Event detail
Monkey Watering Plants charcoal and gouache on tea stained paper by John Kindness 2007
A new installation by John Kindness, curated by Gill Hedley
In October the contemporary gallery space at the Foundling museum will be disguised as an 18th century room to harmonise with the fine original 18th century rooms in the building. The space will be lined with hand painted wallpaper and decorative borders, among the Hogarthian scenes depicted are images based on Desperate Dan comic strips c. 1952. The elaborate borders, on closer inspection, are made up from the detritus of a modern fly-tipping site.
This is Belfast artist John Kindness’s first solo project in London, a city he has made his home for the past 6 years. Curated by Gill Hedley, the idea behind this installation comes from a long tradition of painted interiors in England, from medieval devotional painting (most of it now lost) to 18th & 19th century wallpapered rooms, to various 20th century manifestations like Stanley Spencer’s Burghclere Chapel, and Duncan Grant’s & Vanessa Bell’s Charleston.
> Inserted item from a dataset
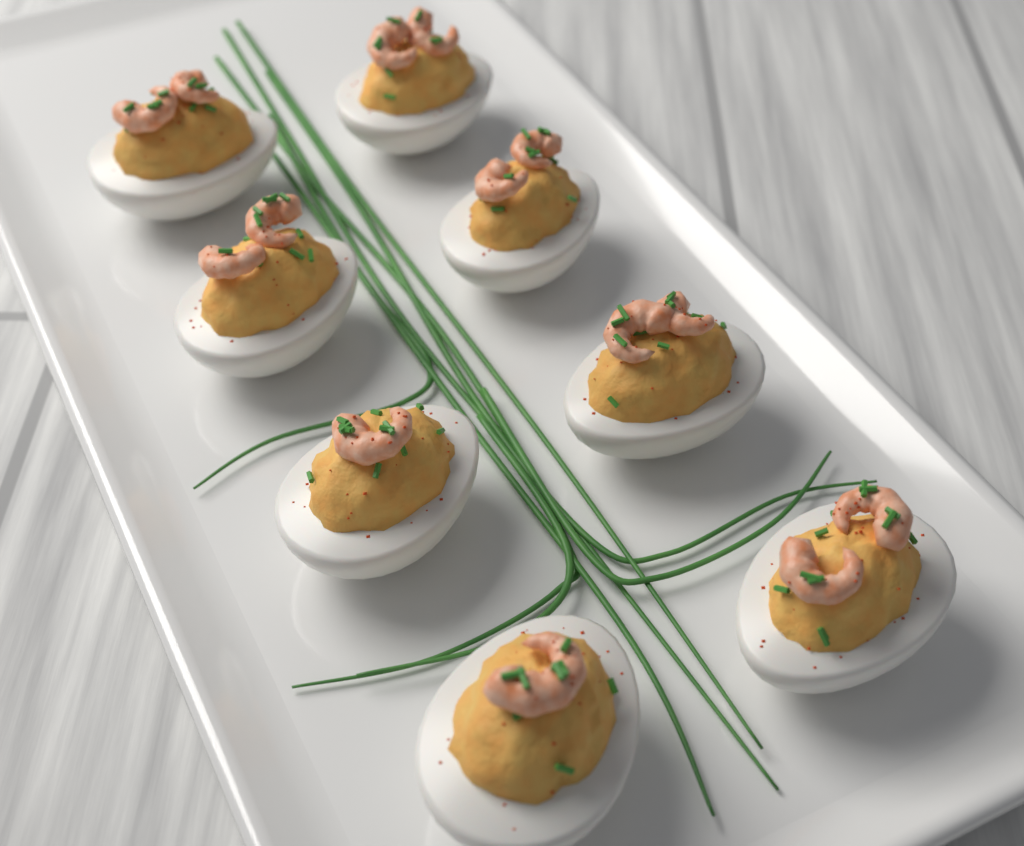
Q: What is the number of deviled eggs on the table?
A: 8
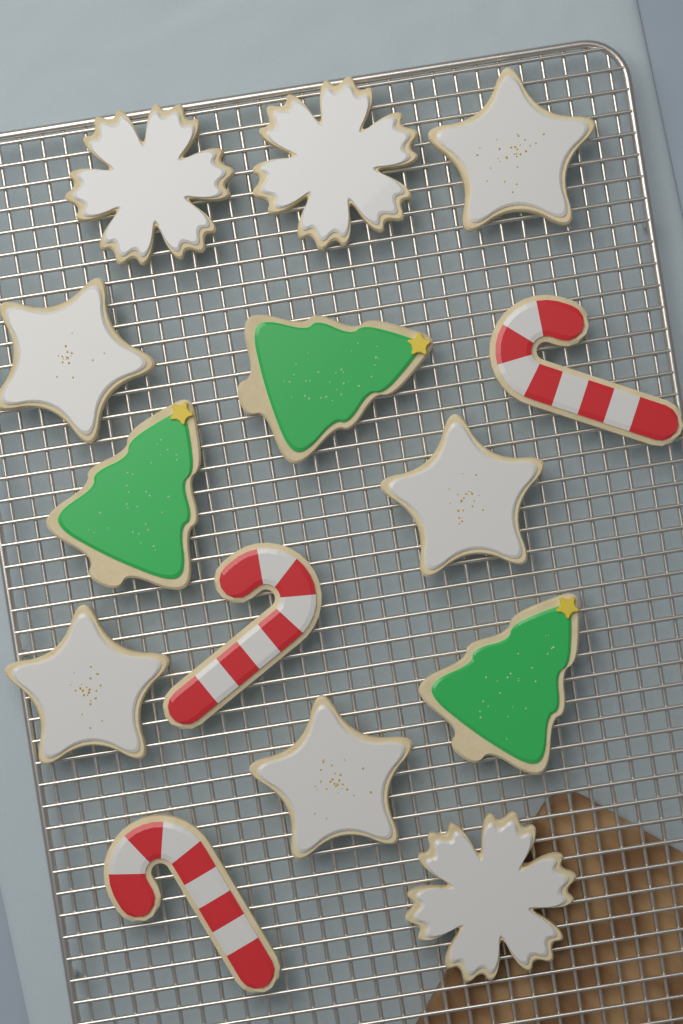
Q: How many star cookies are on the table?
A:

More recent additions to this history include Chris Ofilli’s ‘Upper Room’ and Francesca Lowe’s ‘Terminus’.
The main scenes in the work are taken from Dudley Watkins's Desperate Dan comic strips and details from William Hogarth’s engravings. A school blows up, a woman gives birth to rabbits, a freemason kisses a Papal posterior, and a composition worthy of a medieval fresco cycle, involves a tar boiler, a pig trough, a boulder and an armoured car. Kindness finds the same talent for orchestrating mayhem in Hogarth and Watkins, “...they both have the ability to make the most chaotic events seem compositionally delightful. Hogarth had a unique mnemonic system for recording events in a kind of mental shorthand, while Watkins worked at a speed which made his drawing almost calligraphic.” The images are rendered by Kindness in a hybrid style that emphasises the compositional genius of these artists and owes much to vernacular painting, particularly Indian Kalighat work.
A restrained palette of mainly indigo and umber comes from a period when more vibrant dyestuffs were heavily taxed, and ‘bluepapers’ were created by the wallpaper manufacturers of the time. The scenes are painted on large panels of tea-stained paper to allow white to be used as a colour.
There will also be original works by Dudley Watkins on display, rarely available to the public kindly loaned by DC Thomson the Scottish publishers who produced the Dandy comic books in which Desperate Dan appeared. The Dandy and Desperate Dan are both celebrating their 70th year. Morris Heggie, the Editor of the Dandy from 1986 to 2006 summed up the comic strip character saying, “Desperate Dan was beyond strong, he was a force of nature, yet he had a great innocence. One morning he would defeat the massed Apaches with a frying pan, the next he would have trouble shaving”.
John Kindness has recently been commissioned to design the mosaics for St. Patrick's chapel at Westminster Cathedral, and is currently working with RIBA award winning architects Twenty Two Over Seven on a monument to the late George Best in central Belfast.